Battleships were, in essence, gigantic floating platforms with equally gigantic guns that could be fired simultaneously, backed up by a vast host of smaller guns, mines, torpedoes, etc. Add to this the nice bow shape and sleek yet brutal look of a really large ship, a small nations' steel production's worth of armour, a couple of catapult-launched seaplanes and a crew counted in the thousands, and we have the closest to a Star Destroyer that humanity has gotten thus far. The faith in and prestige associated with battleships were immense in the early 20th century, despite the absurd amounts of time, cash and manpower that had to be invested in order to build even a single one. Yet, despite all this, and despite their sheer awesomeness, historians argue that battleships were never really useful; everything they could do, smaller ships and airplanes could do much more cost-efficiently. This view is further strengthened by the fact that there only was two real confrontations between battleships ever; the Battle of Tsushima and the Battle of Jutland. Battleships never accomplished much, other than wasting steel, lives, and money.

So yes, they were both unneccessary and overrated, a money-sink of epic proportions. And the most egregious of them all was the Yamato, the pride and flagship of Japan. She and her sister ship Musashi was designed with the philosophy that, as the americans had more than a 3:1 advantage on the japanese in number of battleships, Japan simply had to build two huge enough to compensate for that all by themselves. That's the spirit of awesome!

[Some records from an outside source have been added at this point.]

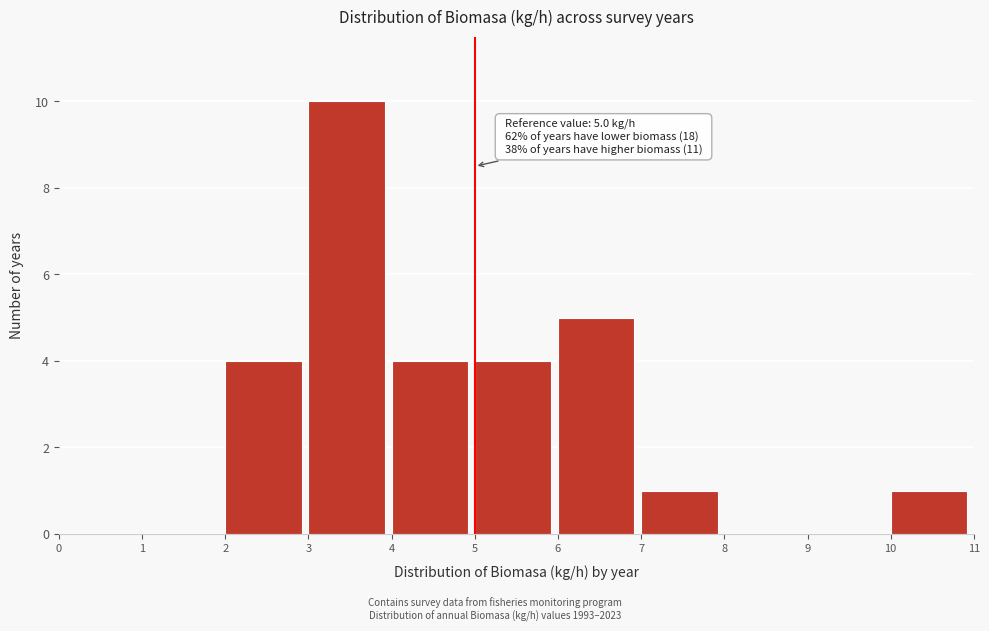

Which range on the x-axis has the tallest bar?

3 to 4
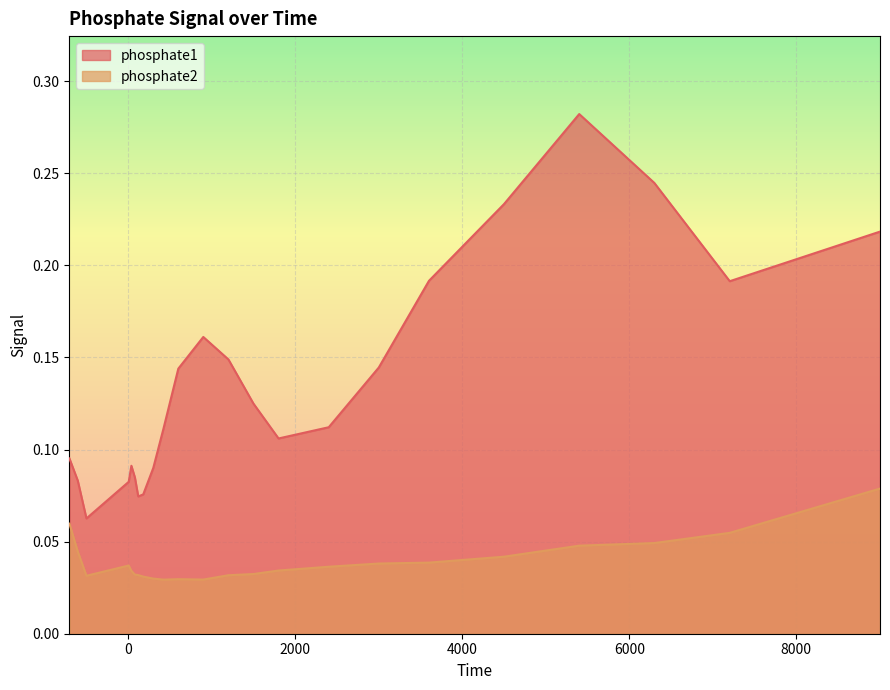

True or false: phosphate1 has a value of 0.1 at -499.

False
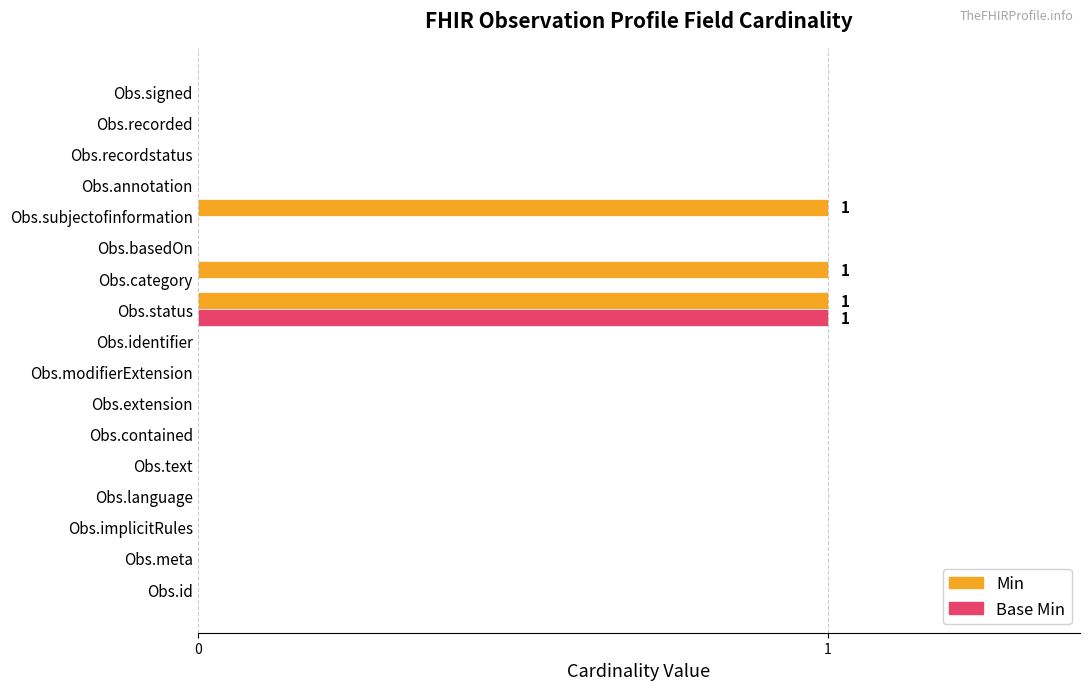

Which series has the largest total across all categories?

Min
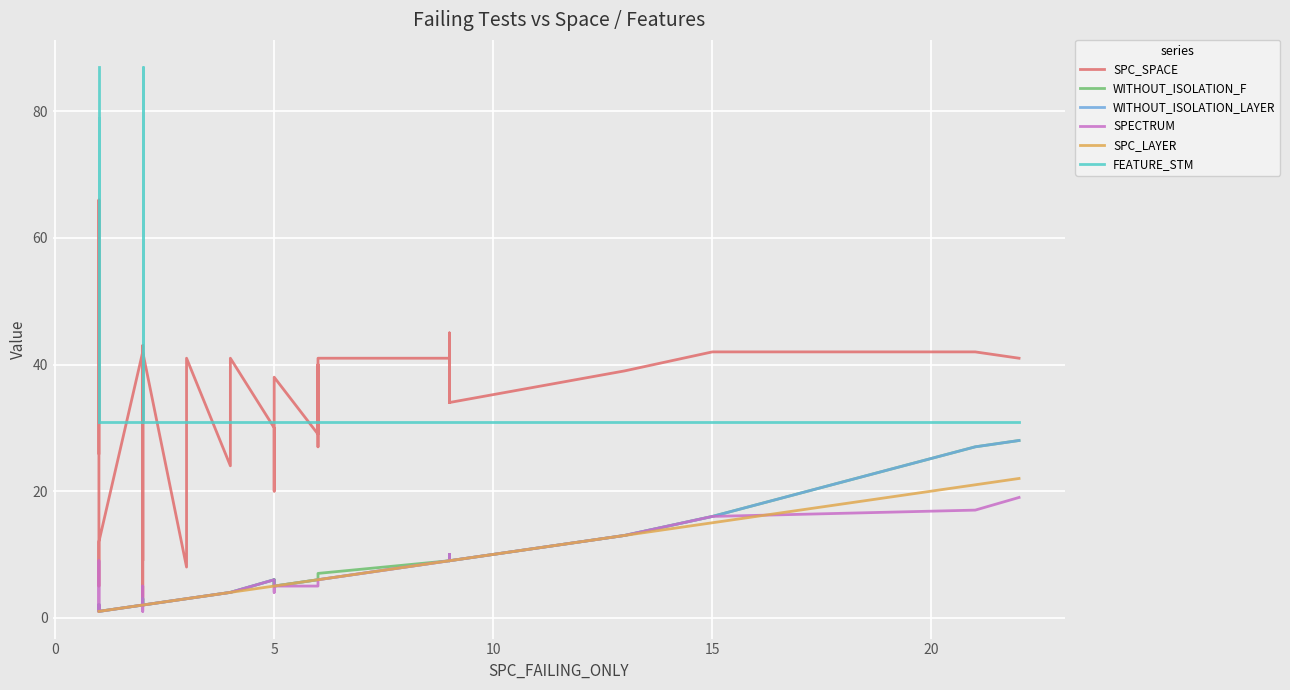

What is the value of the WITHOUT_ISOLATION_LAYER point at the 33rd from the left?

9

Yamato was pathetically sunk by american aircraft in 1945, and only got to fire her absurdly huge cannons on surface targets one single time. Yet, german battleship Bismarcks brutal destruction of british battlecruiser Hood a few years before had demonstrated what a battleship could do, and Yamato was bigger, better, and stronger than her. While the American Iowa-class of battleships was almost as large and much more technically advanced, the Yamato class was much heavier, and had 46 cm main guns, compared to Iowas puny 40 cm. With a great name, epic size and looks, and the biggest fucking guns ever mounted on a ship, Yamato stands out as the king of all battleships, and battleships were in themselves the epitome of expensive, advanced and uneccessary, being so awesome that they crossed the spectrum from worthless to great and all the way back to worthless. This gives them a firm place in history among the coolest of humanity's achievements.